Me voilà donc partie à la vente aux enchères des vélos de la Police. D'abord, il à fallut trouver où c'était, parce que dans le genre garage miteux en sous-sol, on ne fait pas mieux! J'y suis arrivée à 12h, l'heure d'ouverture pour observer les vélos. Que dire... Imaginez plus d'une centaine de vélos entassés les uns sur les autres, des tout pourris comme des très bons.
Carnet en main, je me fraye (fraie?) un passage entre la foulle hétéroclite d'étudians, pour la plupart Erasmus, avides d'acquérire un deux roue. Je prends consciencieusement notes des numéros des vélos qui me semble bien, et je classe mon choix par préférence et par limite de prix que je suis prète à metter. C'est là que je repère le n°26, en bon état mais pas un coup de coeur pour autant.
A 13h, un monsieur avec un micro-cravate défectueux monte sur la scène, les enchères commence. Là, il faut vous imaginer un mouvement de foule faramineux, tout le monde c'est pressé pour voir et entendre ce qui se passait, et je me suis retrouvée derrière une colone, avec une vue assez réduite sur ce qui se passait. Lorsque j'ai constaté que les numéro qui étaient en tête de ma liste sont parti au double de ce que j'étais prêtte à mettre, je me suis dis qu'il fallait que je revois mes désirs à la baisse...
J'avais vaguement repéré que le vélo 25 était une vraie merde, et je n'ai pas prèter plus attention que ça au pris auquel il à été vendu. Mal m'en à pris! Vient le vélo 26, et je me lance la première dans les enchères. Je vous dis pas ma surprise quand il m'a été adjuger tout de suite, pour 100kr. Normalement, un vélo de cette qualité aurait dû poartir à plus de 500kr. Là, je commence un peu à m'inquiéter...
Quand j'ai vu la "merveille", j'ai compris: vous vous souvenez que le vélo 25 m'avait semblé être une merde? C'est bien plus que ça! Et c'est ce vélo que j'ai acheter, parce que les étiquettes du 25 et du 26 étaient entortillées et inversées.
Finalement, je me dis tant pis, 13 euro c'est cher payé pour cette poubelle, mais ce n'est pas non plus une fortune. Sauf qu'il y avait 75kr de frais! Pas de frais de réparation (il y en aurait pour bien plus que ça), non juste des frais administratifs. Ma poubelle m'a donc coûté +/- 23 euro.
J'ai croisé les doigts pour qu'il tienne le coup sur le trajet entre la vente et mon kot.
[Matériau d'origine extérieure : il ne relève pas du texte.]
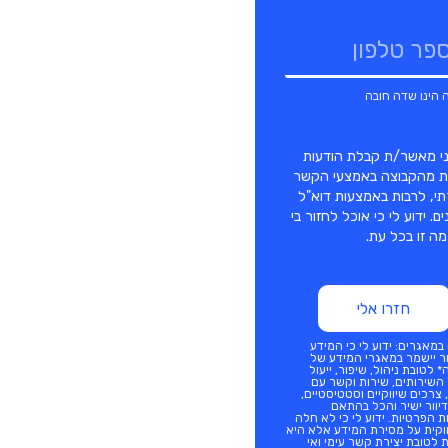
י מאשר/ת קבלת הודעות
ות מהקבוצה באמצעי הקשר
, לרבות באמצעות דוא"ל
ם. ידוע לי כי אוכל לחזור בי
 זו בכל עת.
חזרו אלי
מאגרים: ידוע לי כי המידע
 יישמר במאגרי המידע של
 לטובת ניהול, שיפור, ייעול
השירותים, שירות וקשר עם
צרכים שיווקיים וסטטיסטיים,
יוור ישיר והכל בהתאם
ת הפרטיות
. ידוע לי כי לא חלה
וקית על מסירת המידע אלא היא
לטובת יצירת קשר עימי ואי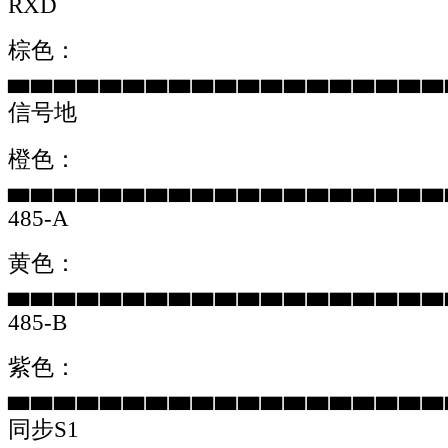
RXD
棕色：
▅▅▅▅▅▅▅▅▅▅▅▅▅▅▅▅▅▅▅
信号地
橙色：
▅▅▅▅▅▅▅▅▅▅▅▅▅▅▅▅▅▅▅
485-A
黄色：
▅▅▅▅▅▅▅▅▅▅▅▅▅▅▅▅▅▅▅
485-B
紫色：
▅▅▅▅▅▅▅▅▅▅▅▅▅▅▅▅▅▅▅
同步S1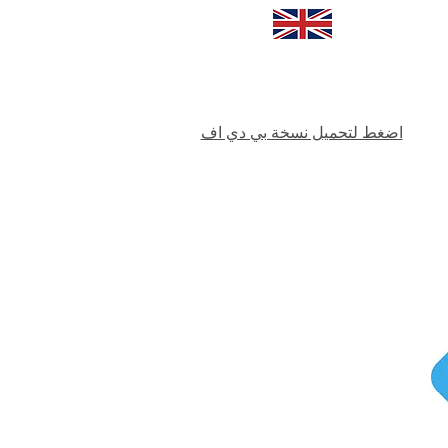
اضغط لتحميل نسخة بي دي اف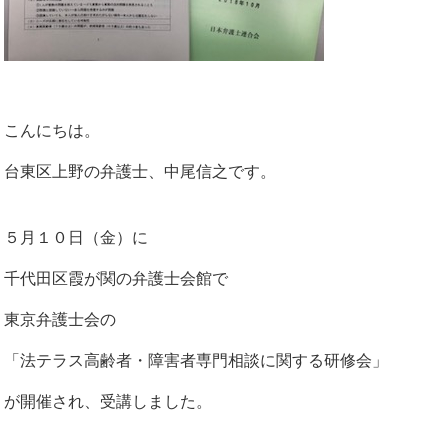
こんにちは。
台東区上野の弁護士、中尾信之です。
５月１０日（金）に
千代田区霞が関の弁護士会館で
東京弁護士会の
「法テラス高齢者・障害者専門相談に関する研修会」
が開催され、受講しました。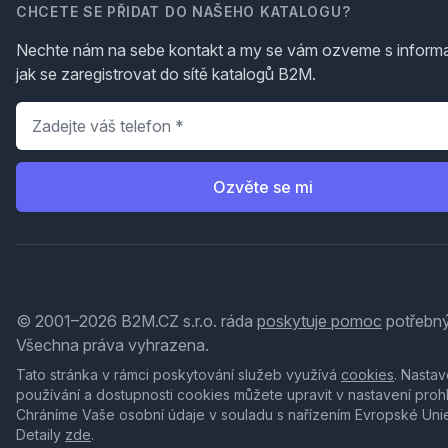
CHCETE SE PŘIDAT DO NAŠEHO KATALOGU?
Nechte nám na sebe kontakt a my se vám ozveme s inform
jak se zaregistrovat do sítě katalogů B2M.
Telefon
*
Ozvěte se mi
© 2001–2026 B2M.CZ s.r.o. ráda
poskytuje pomoc
potřebný
Všechna práva vyhrazena.
Tato stránka v rámci poskytování služeb využívá
cookies
. Nastav
používání a dostupnosti cookies můžete upravit v nastavení proh
Chráníme Vaše osobní údaje v souladu s nařízením Evropské Uni
Detaily
zde
.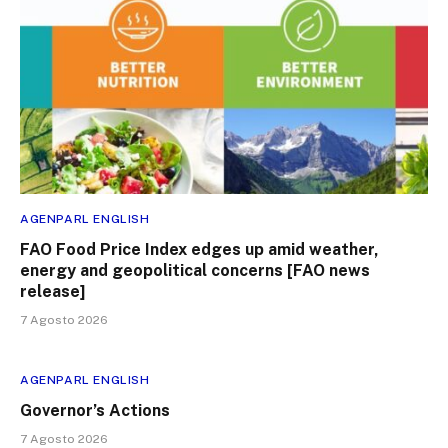
AGENPARL ENGLISH
FAO Food Price Index edges up amid weather,
energy and geopolitical concerns [FAO news
release]
7 Agosto 2026
AGENPARL ENGLISH
Governor’s Actions
7 Agosto 2026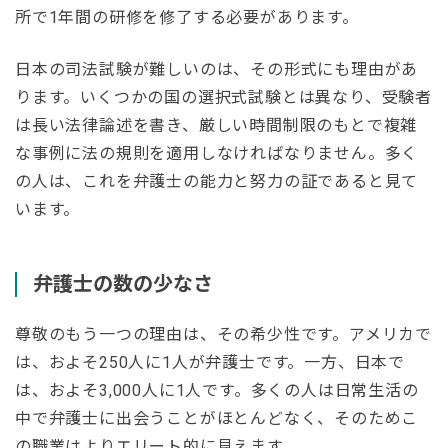
所で1年間の研修を修了する必要があります。
日本の司法試験が難しいのは、その形式にも理由があ
ります。いくつかの国の選択式試験とは異なり、受験者
は長い法律論述を書き、厳しい時間制限のもとで複雑
な事例に法の規則を適用しなければなりません。多く
の人は、これを弁護士の能力と努力の証であると見て
います。
弁護士の数の少なさ
尊敬のもう一つの理由は、その希少性です。アメリカで
は、およそ250人に1人が弁護士です。一方、日本で
は、およそ3,000人に1人です。多くの人は日常生活の
中で弁護士に出会うことがほとんどなく、そのためこ
の職業はよりエリート的に見えます。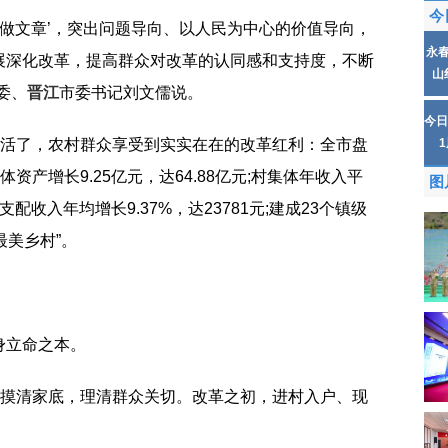
今
革做文章’，突出问题导向、以人民为中心的价值导向，
永
展深化改革，提高群众对改革的认同感和支持度，不断
山
委、
晋江
市委书记刘文儒说。
今日
激活了，农村群众享受到实实在在的改革红利：全市盘
体资产增长9.25亿元，达64.88亿元;村集体年收入平
图
可支配收入年均增长9.37%，达23781元;建成23个镇级
最美乡村”。
身立命之本。
是摸清家底，理清群众关切。改革之初，进村入户、现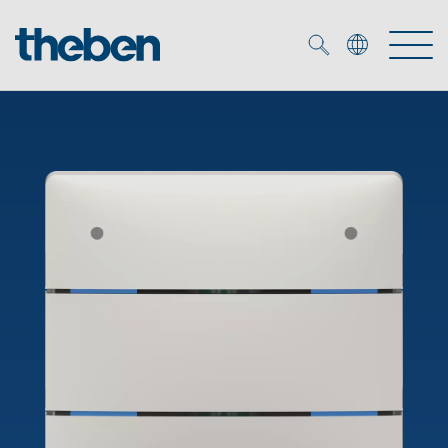
Merkzettel (
0
)
Produits
OEM
KNX
Solutions
Smart Home
Solutions OEM
DALI
Service
Experts OEM
Contrôle du temps et de la lumière
Détecteurs de présence et de mouvement
Références
Entreprise
Commande d'éclairage DALI-2
Médiathèque
Spots LED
Mais avec les deux roues voilées (dont l'avant frotte contre le garde boue), pas de freins à l'avant et plus que défectueux à l'arrière, du jeux dans le pédalier et 7 vitesse qui se résument à 2 si je ne veux pas que le dérailleur se bloque, le parcours fût épique!
Heureusement, j'ai repéré le cimetière des vélo dans le Kollegiet, je crois que je vais aller faire un échange standart avec un vélo pourrit-mais-moins-pourrit-que-le-mien...
Mais promis, avant de l'abandonner lâchement, j'en prendrait une photo ;-)
* en ce qui concerne la durée du trajet, je suppose qu'il y a un trajet plus rapide, mais bien que j'ai passé plus d'une heure à analyser attentivement les horaires avec un plan à côté de moi, je n'ai pas encore trouvé plus court... Et faut dire que la première fois que j'ai fait le trajet kot-unif, j'ai mis plus d'une heure trente (j'étais partie dans le mauvais sens au changement de bus!)